Usually the process is an optimistic foray into the world of “About us” and “Submit here” buttons, followed by some crouching in the corner and shaking, and denouncing the whole fucking literary endeavor. As I’ve been a wee bit short on meds (thank you very much National Pharmacy Chain), I’ve been a shuddering heap of brain jelly by about 3:30 anyway. I’m hoping that a generous helping of ridicule will keep the brain in its appropriate shape so that I can go mold young minds this evening.

“Send us your earthquakes, your codes, your scientist hearts in the dark”; yes, please, don’t mind if I do. On the other hand, “We are looking for poems that match our aesthetic exactly”; not so much. And if it’s the first issue, how the fuck is the poor writer supposed to know what your aesthetic is?

And $10 per piece. This is generous, as most places pay nothing. Except when you break it down to think how little $10 compensates you for the essay that took you years to write. Then you might rather be paid nothing. Maybe a better way to look at it is that this journal would buy me a fancy Manhattan at my very favorite cocktail bar, the one that DP and I have stopped going to because everything is delicious and we spend way way too much money there. OK, thanks for the drink, [magazine redacted].

How are your submissions going?

Notes on Thaw

It’s been above freezing for a few days. Both the dog and I lingered on the porch yesterday; it was a sunny 37 degrees and we both thought it was warm.

I have stopped editing in bed, so I think that’s a good sign.

I’ve been going out of my mind with my own inability to get anywhere by foot. My neck of the woods has transformed from a nice, walkable town with a library, commercial district, and park all within easy distance to a startling place where cars appear out of snowdrifts, sidewalks have disappeared, and tongues of ice stretch across the edge of the road where I keep the snow-drift-colored dog close to me so neither of us get creamed by cars. It’s warm enough today that all the icy tongues are water, and I can see the top of my grill again.

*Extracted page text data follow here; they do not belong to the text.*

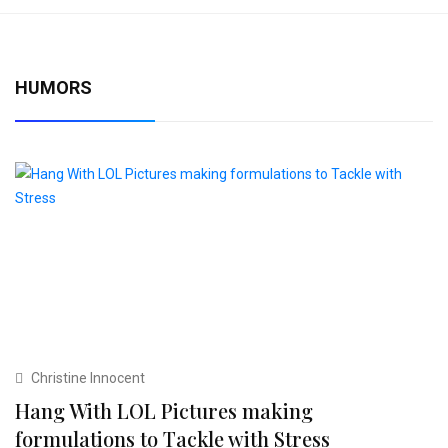
HUMORS
Christine Innocent
Hang With LOL Pictures making
formulations to Tackle with Stress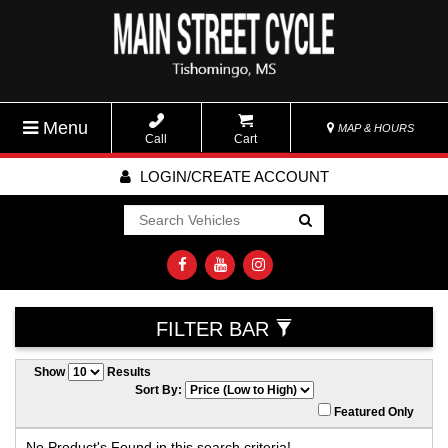
Menu
MAP & HOURS
Call
Cart
LOGIN/CREATE ACCOUNT
Go!
FILTER BAR
Show
Results
Sort By:
Featured Only
No Product's Found in this search criteria!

My dog could still walk over the fence without much effort, but fortunately he hasn’t realized that yet.

Meredith Hall’s Without a Map, which I finished last night, is a memoir that hopscotches through time. There are huge gaps in the narrative of her life that are not explained, but it’s okay because she is writing thematically. Her memoir spirals a little bit, and includes many disparate strands. This makes me hopeful that I can do the same with mine.

And as soon as I finish grading these FUCKING papers, I’m going to leave the house.